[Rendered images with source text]
--------
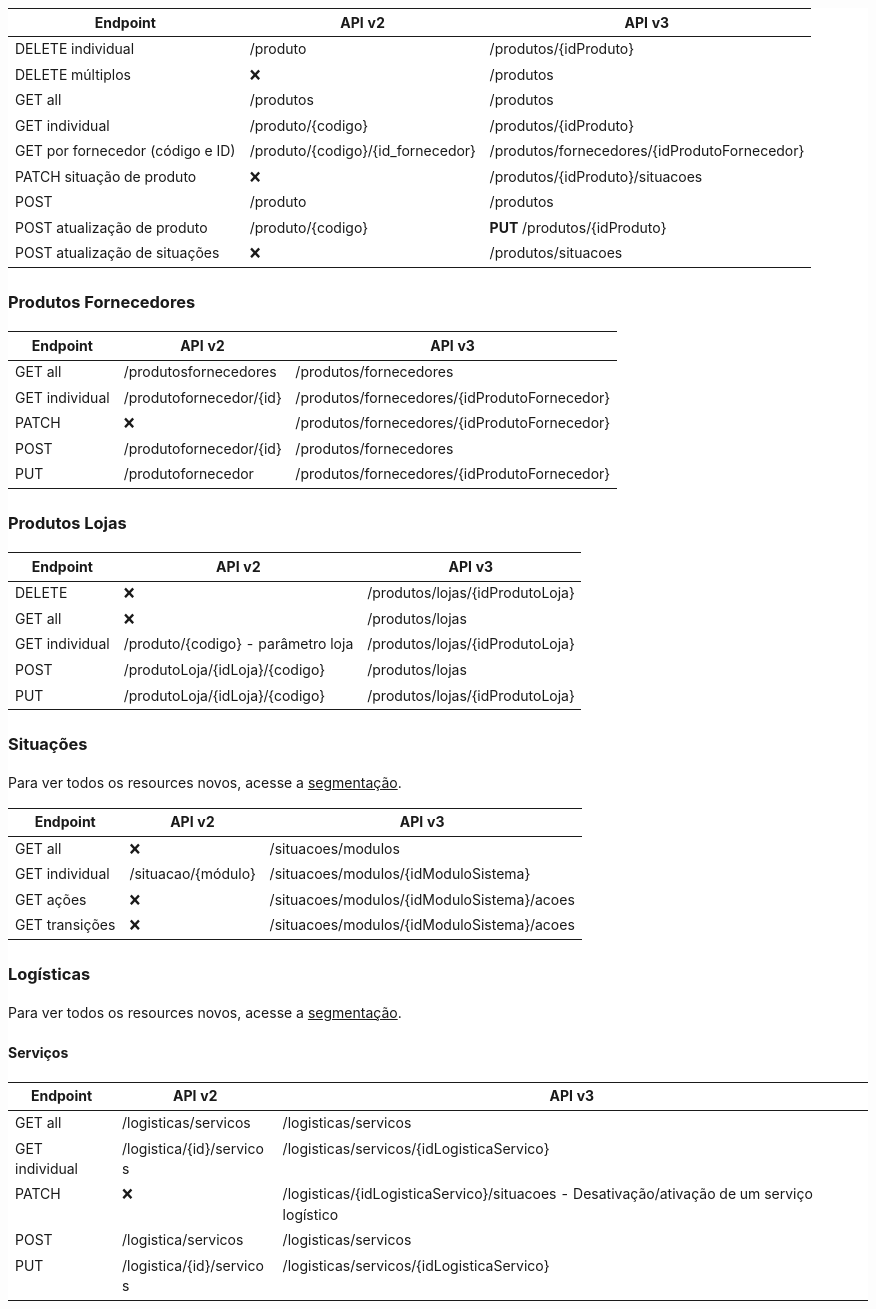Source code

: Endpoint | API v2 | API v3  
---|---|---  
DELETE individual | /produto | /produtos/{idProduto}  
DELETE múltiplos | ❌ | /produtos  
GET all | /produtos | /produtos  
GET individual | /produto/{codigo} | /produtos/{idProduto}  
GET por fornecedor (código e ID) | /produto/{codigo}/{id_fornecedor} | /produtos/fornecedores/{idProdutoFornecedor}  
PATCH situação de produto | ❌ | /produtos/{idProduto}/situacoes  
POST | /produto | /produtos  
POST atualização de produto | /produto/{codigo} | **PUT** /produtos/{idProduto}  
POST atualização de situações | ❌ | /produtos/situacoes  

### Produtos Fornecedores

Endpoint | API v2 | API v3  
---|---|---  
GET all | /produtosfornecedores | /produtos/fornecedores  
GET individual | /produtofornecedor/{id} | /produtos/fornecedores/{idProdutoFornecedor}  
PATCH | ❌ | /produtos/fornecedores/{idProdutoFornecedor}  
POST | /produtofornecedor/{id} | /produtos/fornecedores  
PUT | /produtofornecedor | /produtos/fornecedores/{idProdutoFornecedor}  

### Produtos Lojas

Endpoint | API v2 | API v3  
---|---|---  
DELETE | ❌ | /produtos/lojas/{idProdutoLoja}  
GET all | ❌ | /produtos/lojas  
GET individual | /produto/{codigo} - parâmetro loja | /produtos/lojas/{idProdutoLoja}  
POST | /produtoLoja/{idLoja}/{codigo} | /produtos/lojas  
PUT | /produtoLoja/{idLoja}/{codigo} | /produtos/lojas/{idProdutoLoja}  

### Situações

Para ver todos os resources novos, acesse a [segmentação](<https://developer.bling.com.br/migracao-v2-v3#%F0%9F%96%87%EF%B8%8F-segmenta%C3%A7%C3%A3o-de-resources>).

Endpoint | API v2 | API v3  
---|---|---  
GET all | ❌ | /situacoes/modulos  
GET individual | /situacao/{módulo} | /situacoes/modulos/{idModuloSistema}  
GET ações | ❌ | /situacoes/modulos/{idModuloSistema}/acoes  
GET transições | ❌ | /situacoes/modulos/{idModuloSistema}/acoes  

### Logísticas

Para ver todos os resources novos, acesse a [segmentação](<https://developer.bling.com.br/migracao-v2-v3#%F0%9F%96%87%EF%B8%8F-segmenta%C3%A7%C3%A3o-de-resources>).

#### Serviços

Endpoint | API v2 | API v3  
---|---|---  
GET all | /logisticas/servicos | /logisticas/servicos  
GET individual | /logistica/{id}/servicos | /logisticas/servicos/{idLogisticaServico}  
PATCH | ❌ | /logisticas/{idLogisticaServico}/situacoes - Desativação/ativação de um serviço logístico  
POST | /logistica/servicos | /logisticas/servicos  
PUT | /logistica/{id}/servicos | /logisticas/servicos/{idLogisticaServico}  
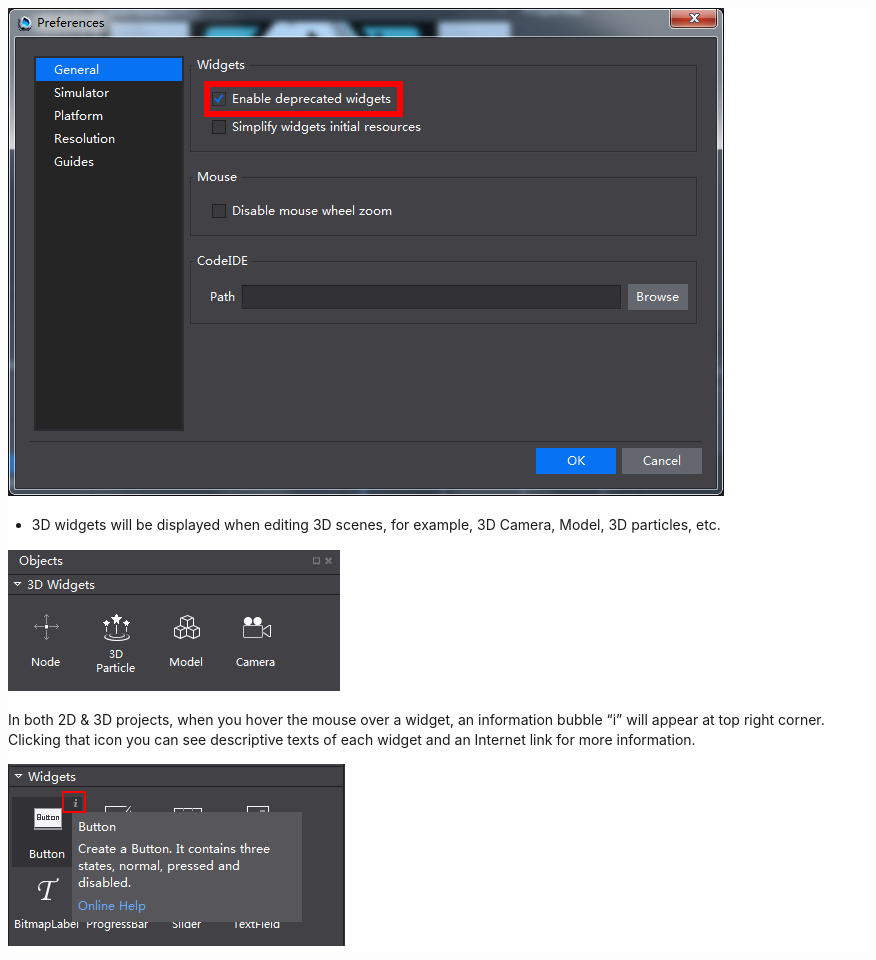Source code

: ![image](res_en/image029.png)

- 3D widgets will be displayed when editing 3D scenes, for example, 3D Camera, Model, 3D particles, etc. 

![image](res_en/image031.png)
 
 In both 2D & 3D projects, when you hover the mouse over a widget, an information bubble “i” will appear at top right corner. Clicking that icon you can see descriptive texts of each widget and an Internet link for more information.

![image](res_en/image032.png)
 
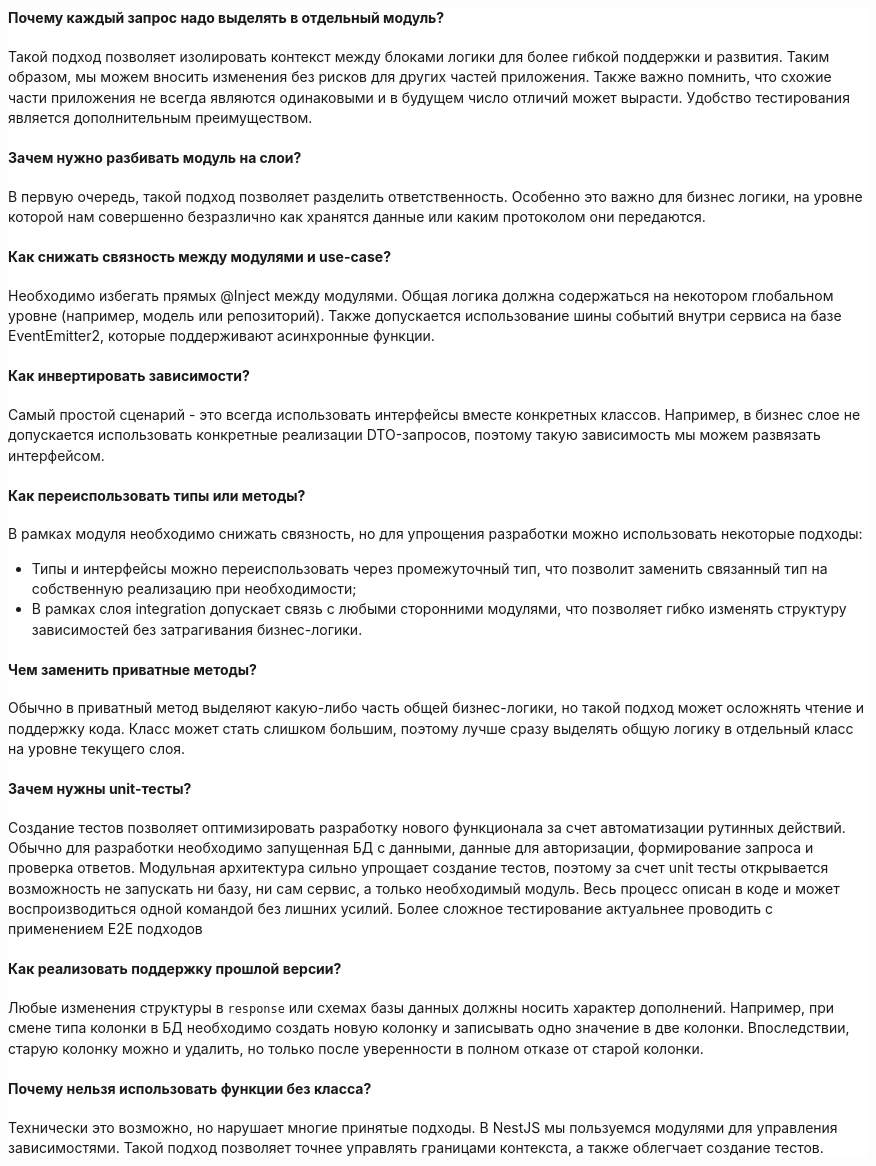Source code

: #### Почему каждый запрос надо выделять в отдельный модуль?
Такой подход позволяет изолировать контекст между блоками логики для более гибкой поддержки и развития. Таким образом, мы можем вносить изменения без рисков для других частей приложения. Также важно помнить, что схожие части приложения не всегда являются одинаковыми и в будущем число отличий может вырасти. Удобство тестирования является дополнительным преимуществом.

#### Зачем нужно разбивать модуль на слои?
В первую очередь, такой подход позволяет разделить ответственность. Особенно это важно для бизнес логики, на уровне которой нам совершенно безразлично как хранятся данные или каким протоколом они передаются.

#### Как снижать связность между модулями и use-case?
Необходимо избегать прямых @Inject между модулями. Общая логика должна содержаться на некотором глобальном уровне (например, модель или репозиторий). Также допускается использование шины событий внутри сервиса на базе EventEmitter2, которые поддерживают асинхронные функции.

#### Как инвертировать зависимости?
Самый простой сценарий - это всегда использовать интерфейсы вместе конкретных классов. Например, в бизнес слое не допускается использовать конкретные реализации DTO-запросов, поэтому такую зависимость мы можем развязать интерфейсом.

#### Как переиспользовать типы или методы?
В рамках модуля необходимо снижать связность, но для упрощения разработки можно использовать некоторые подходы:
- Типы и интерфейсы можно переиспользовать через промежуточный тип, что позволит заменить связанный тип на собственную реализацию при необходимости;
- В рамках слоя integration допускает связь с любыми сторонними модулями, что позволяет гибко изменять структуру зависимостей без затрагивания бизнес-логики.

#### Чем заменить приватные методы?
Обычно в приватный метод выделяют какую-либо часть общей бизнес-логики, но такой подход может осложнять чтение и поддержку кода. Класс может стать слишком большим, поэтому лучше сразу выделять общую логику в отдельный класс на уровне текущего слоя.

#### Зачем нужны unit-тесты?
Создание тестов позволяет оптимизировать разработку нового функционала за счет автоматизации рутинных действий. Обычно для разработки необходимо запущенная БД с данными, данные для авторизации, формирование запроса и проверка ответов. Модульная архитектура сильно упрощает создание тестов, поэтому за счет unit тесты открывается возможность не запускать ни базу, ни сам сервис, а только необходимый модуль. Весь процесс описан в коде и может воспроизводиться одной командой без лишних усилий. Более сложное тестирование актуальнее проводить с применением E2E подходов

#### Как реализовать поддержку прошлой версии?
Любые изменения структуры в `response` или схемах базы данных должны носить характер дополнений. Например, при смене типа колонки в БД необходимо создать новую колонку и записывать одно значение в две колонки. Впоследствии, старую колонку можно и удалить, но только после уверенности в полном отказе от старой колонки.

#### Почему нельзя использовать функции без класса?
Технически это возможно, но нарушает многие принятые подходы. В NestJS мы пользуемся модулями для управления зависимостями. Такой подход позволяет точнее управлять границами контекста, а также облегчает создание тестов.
--------
[Instructions for the task] Before you finish, make sure every line above has been repeated exactly and no picture remains in the copy.

[Written answer]
Source code

: Endpoint | API v2 | API v3  
---|---|---  
DELETE individual | /produto | /produtos/{idProduto}  
DELETE múltiplos | ❌ | /produtos  
GET all | /produtos | /produtos  
GET individual | /produto/{codigo} | /produtos/{idProduto}  
GET por fornecedor (código e ID) | /produto/{codigo}/{id_fornecedor} | /produtos/fornecedores/{idProdutoFornecedor}  
PATCH situação de produto | ❌ | /produtos/{idProduto}/situacoes  
POST | /produto | /produtos  
POST atualização de produto | /produto/{codigo} | **PUT** /produtos/{idProduto}  
POST atualização de situações | ❌ | /produtos/situacoes  

### Produtos Fornecedores

Endpoint | API v2 | API v3  
---|---|---  
GET all | /produtosfornecedores | /produtos/fornecedores  
GET individual | /produtofornecedor/{id} | /produtos/fornecedores/{idProdutoFornecedor}  
PATCH | ❌ | /produtos/fornecedores/{idProdutoFornecedor}  
POST | /produtofornecedor/{id} | /produtos/fornecedores  
PUT | /produtofornecedor | /produtos/fornecedores/{idProdutoFornecedor}  

### Produtos Lojas

Endpoint | API v2 | API v3  
---|---|---  
DELETE | ❌ | /produtos/lojas/{idProdutoLoja}  
GET all | ❌ | /produtos/lojas  
GET individual | /produto/{codigo} - parâmetro loja | /produtos/lojas/{idProdutoLoja}  
POST | /produtoLoja/{idLoja}/{codigo} | /produtos/lojas  
PUT | /produtoLoja/{idLoja}/{codigo} | /produtos/lojas/{idProdutoLoja}  

### Situações

Para ver todos os resources novos, acesse a [segmentação](<https://developer.bling.com.br/migracao-v2-v3#%F0%9F%96%87%EF%B8%8F-segmenta%C3%A7%C3%A3o-de-resources>).

Endpoint | API v2 | API v3  
---|---|---  
GET all | ❌ | /situacoes/modulos  
GET individual | /situacao/{módulo} | /situacoes/modulos/{idModuloSistema}  
GET ações | ❌ | /situacoes/modulos/{idModuloSistema}/acoes  
GET transições | ❌ | /situacoes/modulos/{idModuloSistema}/acoes  

### Logísticas

Para ver todos os resources novos, acesse a [segmentação](<https://developer.bling.com.br/migracao-v2-v3#%F0%9F%96%87%EF%B8%8F-segmenta%C3%A7%C3%A3o-de-resources>).

#### Serviços

Endpoint | API v2 | API v3  
---|---|---  
GET all | /logisticas/servicos | /logisticas/servicos  
GET individual | /logistica/{id}/servicos | /logisticas/servicos/{idLogisticaServico}  
PATCH | ❌ | /logisticas/{idLogisticaServico}/situacoes - Desativação/ativação de um serviço logístico  
POST | /logistica/servicos | /logisticas/servicos  
PUT | /logistica/{id}/servicos | /logisticas/servicos/{idLogisticaServico}  
Source code

: ![image](res_en/image029.png)

- 3D widgets will be displayed when editing 3D scenes, for example, 3D Camera, Model, 3D particles, etc. 

![image](res_en/image031.png)
 
 In both 2D & 3D projects, when you hover the mouse over a widget, an information bubble “i” will appear at top right corner. Clicking that icon you can see descriptive texts of each widget and an Internet link for more information.

![image](res_en/image032.png)
 
Source code

: #### Почему каждый запрос надо выделять в отдельный модуль?
Такой подход позволяет изолировать контекст между блоками логики для более гибкой поддержки и развития. Таким образом, мы можем вносить изменения без рисков для других частей приложения. Также важно помнить, что схожие части приложения не всегда являются одинаковыми и в будущем число отличий может вырасти. Удобство тестирования является дополнительным преимуществом.

#### Зачем нужно разбивать модуль на слои?
В первую очередь, такой подход позволяет разделить ответственность. Особенно это важно для бизнес логики, на уровне которой нам совершенно безразлично как хранятся данные или каким протоколом они передаются.

#### Как снижать связность между модулями и use-case?
Необходимо избегать прямых @Inject между модулями. Общая логика должна содержаться на некотором глобальном уровне (например, модель или репозиторий). Также допускается использование шины событий внутри сервиса на базе EventEmitter2, которые поддерживают асинхронные функции.

#### Как инвертировать зависимости?
Самый простой сценарий - это всегда использовать интерфейсы вместе конкретных классов. Например, в бизнес слое не допускается использовать конкретные реализации DTO-запросов, поэтому такую зависимость мы можем развязать интерфейсом.

#### Как переиспользовать типы или методы?
В рамках модуля необходимо снижать связность, но для упрощения разработки можно использовать некоторые подходы:
- Типы и интерфейсы можно переиспользовать через промежуточный тип, что позволит заменить связанный тип на собственную реализацию при необходимости;
- В рамках слоя integration допускает связь с любыми сторонними модулями, что позволяет гибко изменять структуру зависимостей без затрагивания бизнес-логики.

#### Чем заменить приватные методы?
Обычно в приватный метод выделяют какую-либо часть общей бизнес-логики, но такой подход может осложнять чтение и поддержку кода. Класс может стать слишком большим, поэтому лучше сразу выделять общую логику в отдельный класс на уровне текущего слоя.

#### Зачем нужны unit-тесты?
Создание тестов позволяет оптимизировать разработку нового функционала за счет автоматизации рутинных действий. Обычно для разработки необходимо запущенная БД с данными, данные для авторизации, формирование запроса и проверка ответов. Модульная архитектура сильно упрощает создание тестов, поэтому за счет unit тесты открывается возможность не запускать ни базу, ни сам сервис, а только необходимый модуль. Весь процесс описан в коде и может воспроизводиться одной командой без лишних усилий. Более сложное тестирование актуальнее проводить с применением E2E подходов

#### Как реализовать поддержку прошлой версии?
Любые изменения структуры в `response` или схемах базы данных должны носить характер дополнений. Например, при смене типа колонки в БД необходимо создать новую колонку и записывать одно значение в две колонки. Впоследствии, старую колонку можно и удалить, но только после уверенности в полном отказе от старой колонки.

#### Почему нельзя использовать функции без класса?
Технически это возможно, но нарушает многие принятые подходы. В NestJS мы пользуемся модулями для управления зависимостями. Такой подход позволяет точнее управлять границами контекста, а также облегчает создание тестов.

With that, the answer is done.